DBT

Who can be beneficial with DBT.

  • Self harm & suicide reduction
  • Depression & Anxiety
  • Eating disorder
  • Substances abuse
  • Anger & Challenging Behaviour

Dialectical Behavior Therapy

Introduction.

Dialectical Behavioural Therapy (DBT) which help clients to cope with dysfunctional emotions and teach how to succeed conflict in relationships. In 1980 Marsha Linehan create a new approach, which is an evidence-based treatment and formerly was direct for a woman who suffer with borderline personality disorder BPD in short. Also known as Emotional Instability Disorder. However, research shows that DBT was successful with a mindfulness technique for individuals who suffer from depression, anxiety, eating disorders, substance abuse and other psychological disorder (Chapman 2006). Today it is very well-practiced to help self-harming and suicidal clients (Dimeff & Linehan, 2001).

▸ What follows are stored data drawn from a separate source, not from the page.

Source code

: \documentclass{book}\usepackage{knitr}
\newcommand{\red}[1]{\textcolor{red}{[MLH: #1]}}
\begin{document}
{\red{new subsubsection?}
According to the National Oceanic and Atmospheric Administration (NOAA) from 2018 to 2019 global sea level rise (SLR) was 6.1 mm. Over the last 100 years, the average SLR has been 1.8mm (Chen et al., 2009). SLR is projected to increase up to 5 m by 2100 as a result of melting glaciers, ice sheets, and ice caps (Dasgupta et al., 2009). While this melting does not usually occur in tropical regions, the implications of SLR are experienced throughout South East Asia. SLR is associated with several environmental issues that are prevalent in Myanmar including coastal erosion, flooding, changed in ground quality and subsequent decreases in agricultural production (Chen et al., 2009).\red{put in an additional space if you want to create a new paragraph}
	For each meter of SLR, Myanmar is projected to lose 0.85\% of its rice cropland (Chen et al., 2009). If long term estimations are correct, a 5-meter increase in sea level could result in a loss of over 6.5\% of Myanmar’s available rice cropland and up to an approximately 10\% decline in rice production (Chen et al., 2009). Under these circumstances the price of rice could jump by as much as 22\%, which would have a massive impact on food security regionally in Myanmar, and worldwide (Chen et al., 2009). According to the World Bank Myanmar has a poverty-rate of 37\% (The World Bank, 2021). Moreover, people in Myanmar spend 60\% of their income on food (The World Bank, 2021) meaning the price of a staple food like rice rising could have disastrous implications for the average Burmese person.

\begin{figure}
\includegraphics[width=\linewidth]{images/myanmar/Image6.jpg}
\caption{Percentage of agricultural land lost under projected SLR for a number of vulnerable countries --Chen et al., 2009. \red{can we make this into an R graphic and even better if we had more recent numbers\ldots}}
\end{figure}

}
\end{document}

Between 1970 & 1980 traditional CBT did not bring a satisfactory outcome for the aforementioned mental problems. DBT therapy is designated for people with more challenging behaviour and emotional states; who react to situations in a way that others do not and more excessively than others do. That therapy is useful in other treatments of addiction, anger, depression, and other difficulties in social interactions. (Bohlinger, 2013). 

DBT in practice.

To understand the DBT process is to see a situation which has two opposite thoughts which are possibly realistic at the same time.

For instance, a client suffers for particular ache but do not willing to change. Another case is when a client needs help but cannot accept support. During the counselling process the client can, together with therapist, find a more optional and realistic way of thinking. In each specific case there is usually more than one resolution. DBT teaches important skills which can reduce a negative emotion and help clients to learn how to cope with new emotional stability.

DBT is an assortment of behaviour-based therapy enriched with the addition of mindfulness and acceptance-based philosophy and practice, which are great equivalents of CBT theory and practice.